Community trusted police in wake of Sheku Bayoh death, ex-officer tells inquiry
A former police inspector has said she believes there was no adverse reaction in the days following Sheku Bayoh’s death because the community “trusted the police”.
Jane Combe, 52, who retired from the force three years ago, told an inquiry into the 31-year-old’s death that there was no perception in the community of “a big cover up” by Police Scotland.
Mr Bayoh died in handcuffs and sustained multiple injuries after officers responded to calls from the public about a man brandishing a knife and behaving erratically on a Sunday morning in Kirkcaldy, Fife, in May 2015.
His family believe race played a part in his death.
When senior counsel to the inquiry Angela Grahame QC asked Ms Combe why she believed this at the time, she replied: “It’s based on the fact that there were no demonstrations or protests bar one that I am aware of.”
When asked to give more detail on the one event she remembers in response to Mr Bayoh’s death, she described the moment his family came to Kirkcaldy police station.
“That was for me a very peaceful, dignified one, more like a vigil opposed to a demonstration,” she told the inquiry.
“There was no hostility, it wouldn’t be what I would class as a demonstration.”
Ms Grahame, addressing the witness, said: “So when we’re thinking about reaction from the community or in particular from the family, it wasn’t any noisy, difficult demonstration?”
Ms Combe shook her head in response.
Ms Grahame then asked: “You’ve said the local community trusted police… was that the local black community?”
The witness replied: “All community.”
Claire Mitchell QC, acting on behalf of the Bayoh family, made a submission to the inquiry to question the witness further on her answers.
She asked Ms Combe to give more detail on the one event in Fife which she could remember in the wake of Mr Bayoh’s death.
The inquiry heard it was a large-scale march that stopped outside Kirkcaldy police station.
Ms Mitchell said demonstrations and protests can be peaceful and legal, adding: “The inquiry will come to hear that there will be evidence that the Bayoh family in fact stood with a banner that said ‘We Want Answers’ and ‘Without Truth There Can Be No Justice’.”
Earlier, the inquiry saw a statement from Ms Combe in which she said: “Following the tragic incident (Mr Bayoh’s death), there were concerns that there would be a negative and adverse reaction from the ethnic minority in Fife and a breakdown in our engagement with these communities which could manifest in demonstration and protest, however due to the continued positive community engagement and dialogue, this was avoided.”

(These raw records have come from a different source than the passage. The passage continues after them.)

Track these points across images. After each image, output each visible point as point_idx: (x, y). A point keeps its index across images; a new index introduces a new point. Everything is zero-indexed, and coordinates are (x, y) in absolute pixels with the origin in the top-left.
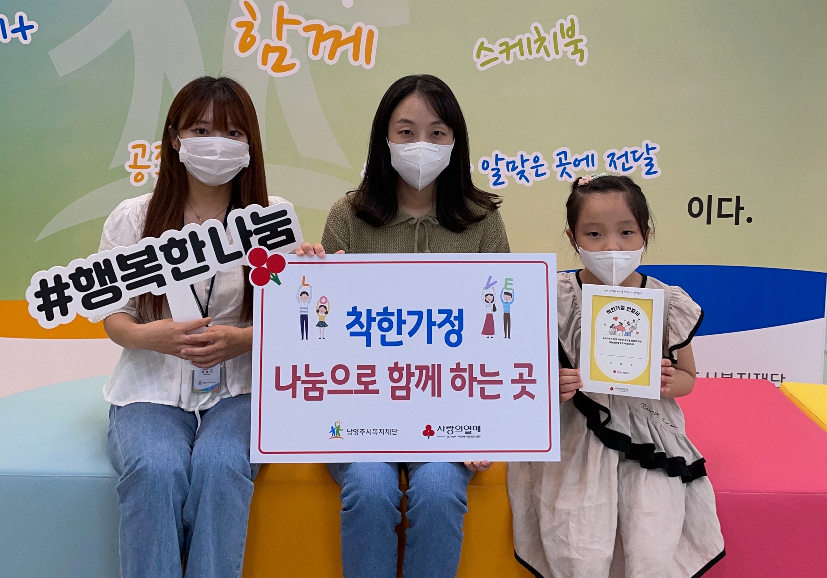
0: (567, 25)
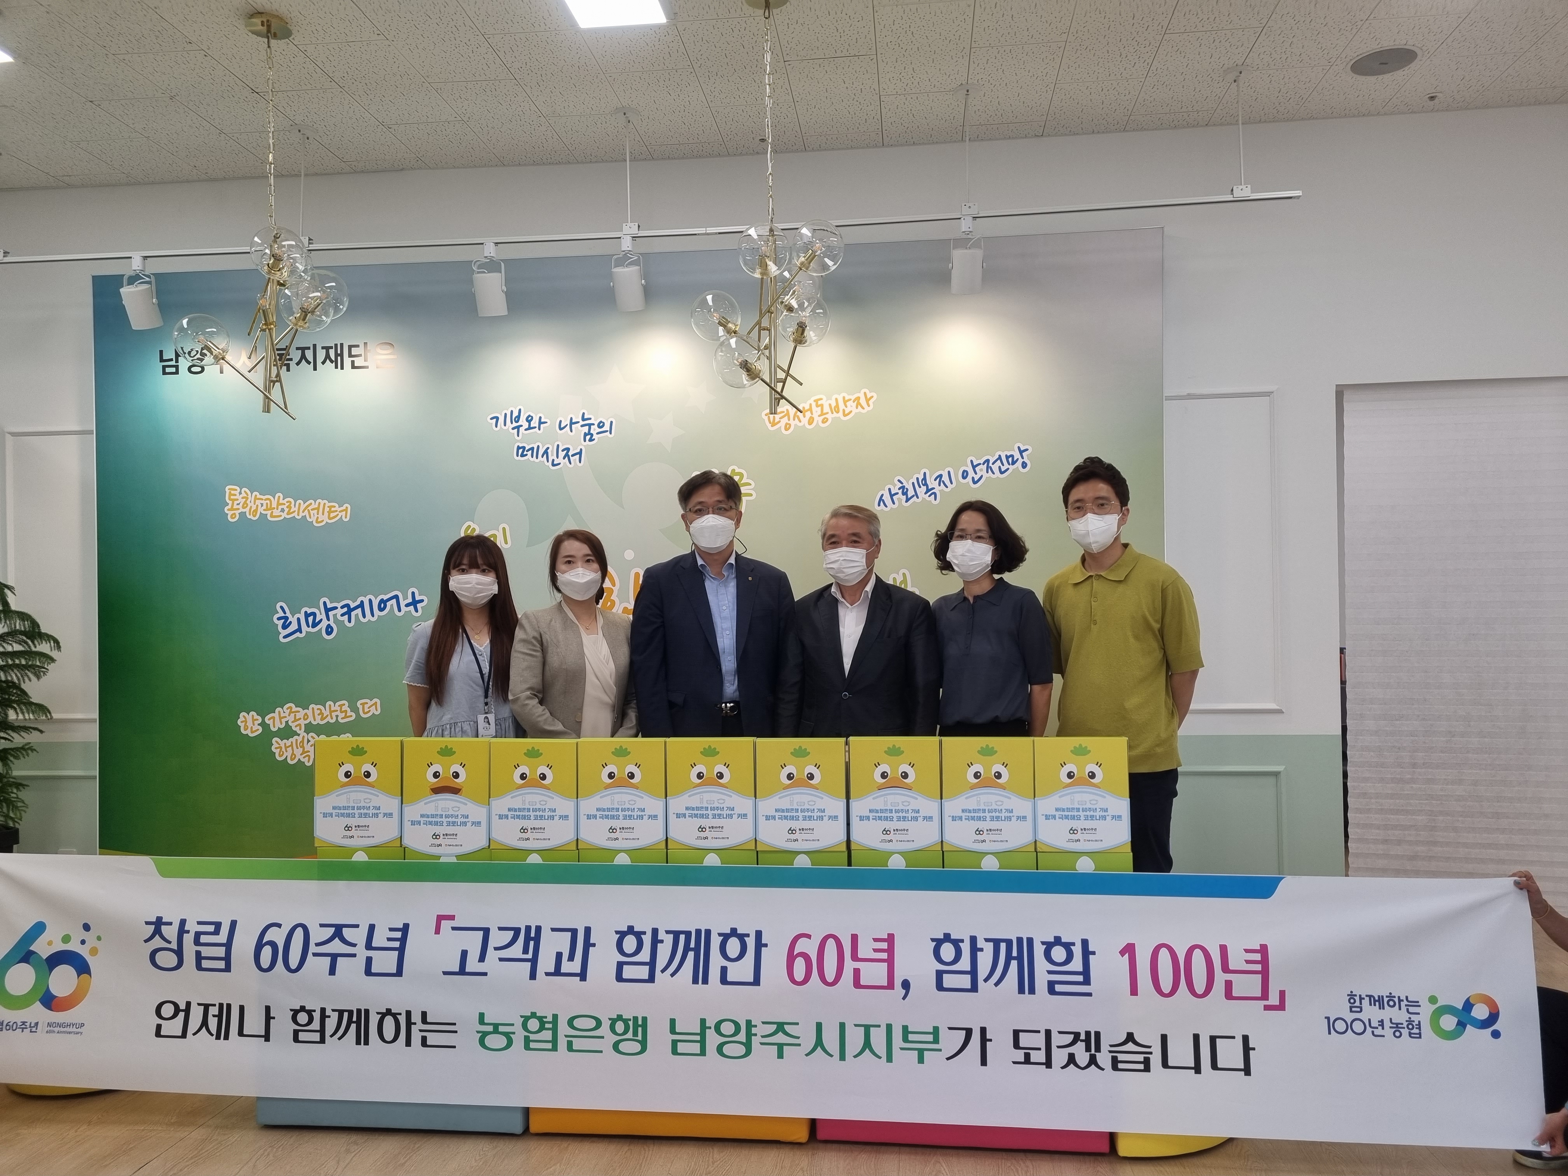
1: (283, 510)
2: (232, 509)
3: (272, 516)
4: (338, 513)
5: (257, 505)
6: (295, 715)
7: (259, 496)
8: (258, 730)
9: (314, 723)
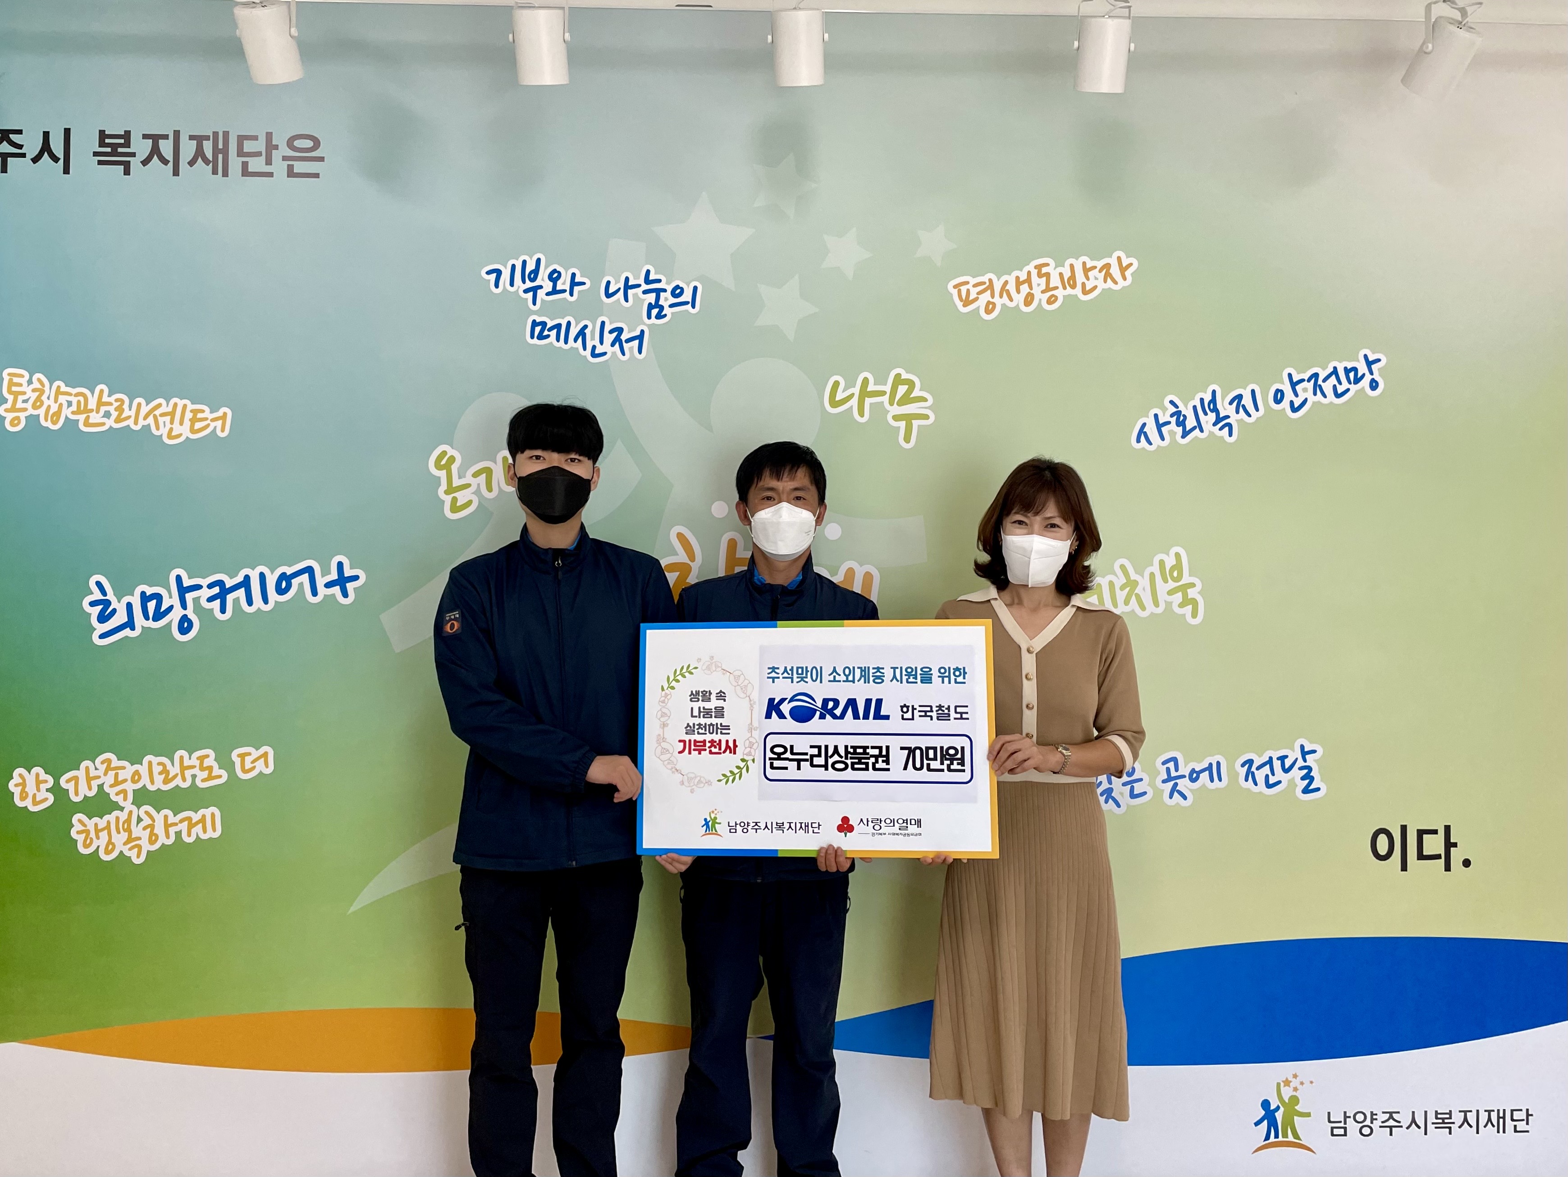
0: (1170, 561)
1: (107, 415)
2: (13, 409)
3: (87, 423)
4: (208, 422)
5: (61, 405)
6: (116, 775)
7: (64, 388)
8: (46, 799)
9: (152, 788)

Ms Mitchell asked the witness if she was aware about a breakdown in relations between the police, the family liaison officers and the Bayoh family in the days following Mr Bayoh’s death.
Ms Combe said she had not been.
Ms Mitchell then asked Ms Combe if it was one of her concerns that because Mr Bayoh was black there might be an adverse reaction to his death.
The witness said “potentially, yes”, adding: “If I am being perfectly honest, it’s after anything, whether it’s worldwide or the country, if it’s ethnic minority the media will come on the back of that.”
Ms Combe told the inquiry she never saw officers under her command in Fife being racist, but admitted it would be “naive” to say it did not exist in the force.
Detective Inspector Samantha Davidson, 38, also giving evidence on Friday, was one of the officers at the scene when Mr Bayoh fell unconscious.
She told the inquiry she had no concerns about the level of CPR that was given at the time and that the handcuffs applied were not causing any issue, adding: “It was effective, it was ongoing.”
She said she did not think she needed to intervene at any point.
But Ms Davidson said the moment Mr Bayoh was becoming unresponsive and in cardiac arrest, the situation changed to a more serious incident and something her unit, the Criminal Investigations Unit (CDI), would lead on.
Ms Grahame asked Ms Davidson if any police training is given in relation to race, discrimination, bias.
The detective replied: “It’s about integrity, fairness and respect for all cultures within your community.
“It doesn’t go specific, it’s about the overarching values, and how you should have those values on or off duty.”
Asked if any of it involved awareness of unconscious bias, Ms Davidson replied: “I don’t believe it was labelled unconscious bias, I don’t recall.”
When asked if she had been given any tools or skills to guard against bias, prejudice or discrimination, the witness replied: “No tools, it’s inevitable to be open minded, considerate, and if you’re open minded you will make accurate and informed decisions… open mindedness is the main factor for me.”
Ms Grahame asked Ms Davidson if at the time of Mr Bayoh’s death she was aware of any high-profile deaths of people, particularly black men dying, after police restraint.
She replied: “Honestly, uninfluenced, I have no recollection.”
Asked if that was something officers were taught about, she replied: “Possibly, but I can’t recall.”
The inquiry, before Lord Bracadale, continues.